By James Oliphant
WASHINGTON (Reuters) – Hours after denouncing the FBI raid on his Florida home as political persecution, former President Donald Trump released a campaign-style video that may be the strongest indication yet that he plans to run against President Joe Biden. in 2024.
The FBI’s actions on Monday have arguably placed Trump in his political sweet spot, allowing him to claim he is a victim of institutional forces intent on destroying him.
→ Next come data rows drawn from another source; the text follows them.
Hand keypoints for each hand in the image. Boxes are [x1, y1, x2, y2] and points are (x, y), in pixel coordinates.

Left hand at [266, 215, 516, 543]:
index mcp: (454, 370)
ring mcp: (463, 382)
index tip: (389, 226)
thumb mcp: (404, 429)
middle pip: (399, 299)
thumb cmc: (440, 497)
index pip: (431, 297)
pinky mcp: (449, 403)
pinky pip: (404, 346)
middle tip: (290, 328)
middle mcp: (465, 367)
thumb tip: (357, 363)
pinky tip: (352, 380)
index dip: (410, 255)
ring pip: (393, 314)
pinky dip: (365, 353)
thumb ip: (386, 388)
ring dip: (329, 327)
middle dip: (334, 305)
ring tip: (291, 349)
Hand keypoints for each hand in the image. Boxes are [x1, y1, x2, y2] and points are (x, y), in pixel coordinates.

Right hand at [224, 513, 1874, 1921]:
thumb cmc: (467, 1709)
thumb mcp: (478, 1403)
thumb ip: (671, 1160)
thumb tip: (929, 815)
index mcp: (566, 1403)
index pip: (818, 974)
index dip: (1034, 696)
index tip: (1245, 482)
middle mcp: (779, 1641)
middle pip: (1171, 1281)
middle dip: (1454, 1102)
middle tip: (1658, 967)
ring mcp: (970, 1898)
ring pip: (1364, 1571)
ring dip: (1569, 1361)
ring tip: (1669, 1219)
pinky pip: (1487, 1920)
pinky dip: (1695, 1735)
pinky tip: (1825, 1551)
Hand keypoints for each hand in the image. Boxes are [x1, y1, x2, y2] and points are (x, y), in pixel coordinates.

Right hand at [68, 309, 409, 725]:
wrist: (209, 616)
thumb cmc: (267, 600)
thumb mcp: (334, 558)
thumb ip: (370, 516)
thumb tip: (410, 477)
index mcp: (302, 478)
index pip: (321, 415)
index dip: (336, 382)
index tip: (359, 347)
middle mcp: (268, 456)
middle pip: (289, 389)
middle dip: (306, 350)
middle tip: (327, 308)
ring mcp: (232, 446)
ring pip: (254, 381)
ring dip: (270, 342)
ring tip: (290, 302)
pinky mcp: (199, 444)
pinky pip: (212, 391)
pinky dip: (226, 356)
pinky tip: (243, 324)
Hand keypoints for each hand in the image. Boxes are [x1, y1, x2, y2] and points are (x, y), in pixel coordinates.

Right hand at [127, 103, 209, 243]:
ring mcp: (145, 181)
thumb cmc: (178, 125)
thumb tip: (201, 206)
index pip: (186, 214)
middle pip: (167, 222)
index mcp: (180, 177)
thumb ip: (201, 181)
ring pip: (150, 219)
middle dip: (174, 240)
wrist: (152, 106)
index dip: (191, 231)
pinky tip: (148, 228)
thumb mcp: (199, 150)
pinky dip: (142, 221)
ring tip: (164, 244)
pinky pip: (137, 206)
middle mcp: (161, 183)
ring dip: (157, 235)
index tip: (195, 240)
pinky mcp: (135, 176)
The much-used narrative again had Republicans rallying around him at a time when his grip on the party seemed to be slipping away.
On Tuesday, Trump and his allies wasted no time trying to stir up anger and passion among his supporters, while also trying to raise dollars by raiding his Mar-a-Lago home in Palm Beach, Florida.
“There is no mountain we cannot climb, there is no summit we cannot reach, there is no challenge we cannot meet,” Trump said in the new video, which includes an extended criticism of the Democratic Biden administration. “We won’t bend, we won’t break, we won’t give in.”
The announcement was followed by fundraising appeals highlighting the raid.
According to Reuters sources, FBI agents entered Trump’s home as part of an investigation into his removal of boxes of classified White House records when his term as president ended in 2021.
Trump’s family said he had been cooperating with the investigation, and any criminal responsibility remains unclear.
Alyssa Farah Griffin, Trump’s former top White House adviser, told CNN on Tuesday that if the result of the document search proves disappointing to the public, the outrage among Republican voters could help Trump secure the nomination of his candidate. match.
“If it’s seen as some kind of massive overreach and not something incredibly serious, this is a very good day for Donald Trump,” he said.
Trump, 76, has remained a viable candidate despite surviving two impeachments and a wide-ranging investigation into his ties to Russia while he was president. Investigations into his financial dealings and his possible election interference are ongoing.
The raid was denounced by a group of Republican members of Congress, governors and candidates in the November midterm elections, who also argued that the US Justice Department was politically motivated.
POLITICAL TACTICS?
Florida Gov. Ron DeSantis called the raid “another escalation in the weaponization of federal agencies against (the administration’s) political opponents.”
DeSantis has long been seen as a possible Republican challenger to Trump for the 2024 presidential nomination, but he too faces re-election as governor this year and is relying on the support of Trump hardliners to help him get there.
Some Democrats openly worried about political pushback.
Democrat Andrew Cuomo, a former governor of New York, asked the Justice Department to immediately explain the reason for the raid.
“It must be more than an inconsequential file search or it will be seen as a political tactic,” tweeted Cuomo, who resigned as governor a year ago after multiple women accused him of unwelcome sexual advances, which he denied.
Republicans have long maintained that their voters are more motivated to vote in the November 8 midterm elections, when control of Congress is at stake. But Democrats hope they have closed the enthusiasm gap after the US Supreme Court struck down constitutional protection for abortion and a series of major legislative victories in Congress.
Biden, in particular, has been enjoying a string of positive news, from better-than-expected economic numbers to the passage of a long-gestating healthcare and climate bill in the Senate.
Now the Republicans appear to be looking to the FBI raid to galvanize their base once again. Arms of the Republican National Committee that support candidates for the US Senate and House of Representatives launched flurries of fundraising in their wake.
Candidates including Herschel Walker, who is running for the US Senate in Georgia, and Kari Lake, the Republican candidate for governor of Arizona, condemned the raid in harsh terms.
“Our government is rotten to the core,” Lake said in a statement, calling the Biden administration “tyrants” and “corrupt.”
Lake’s rhetoric in part echoed those who participated in the siege of the US Capitol on January 6, 2021, and pro-Trump social media channels were full of “civil war” comments. after the raid.
Trump has spent the summer implicated by testimony before a congressional investigative committee on the events of January 6 that has suggested that he is to blame for the attack on Capitol Hill. Whether he will be criminally charged remains an open question.
Perhaps as a result, opinion polls show that Trump’s standing in the eyes of some Republicans is slipping. A New York Times/Siena College poll released last month showed nearly half of Republican primary voters surveyed wanted a presidential candidate other than Trump.
Even if Trump manages to win over most Republican voters, it’s unlikely he’ll be able to recapture the widespread support he garnered during his successful 2016 run, and events like the FBI raid could further damage him in that regard.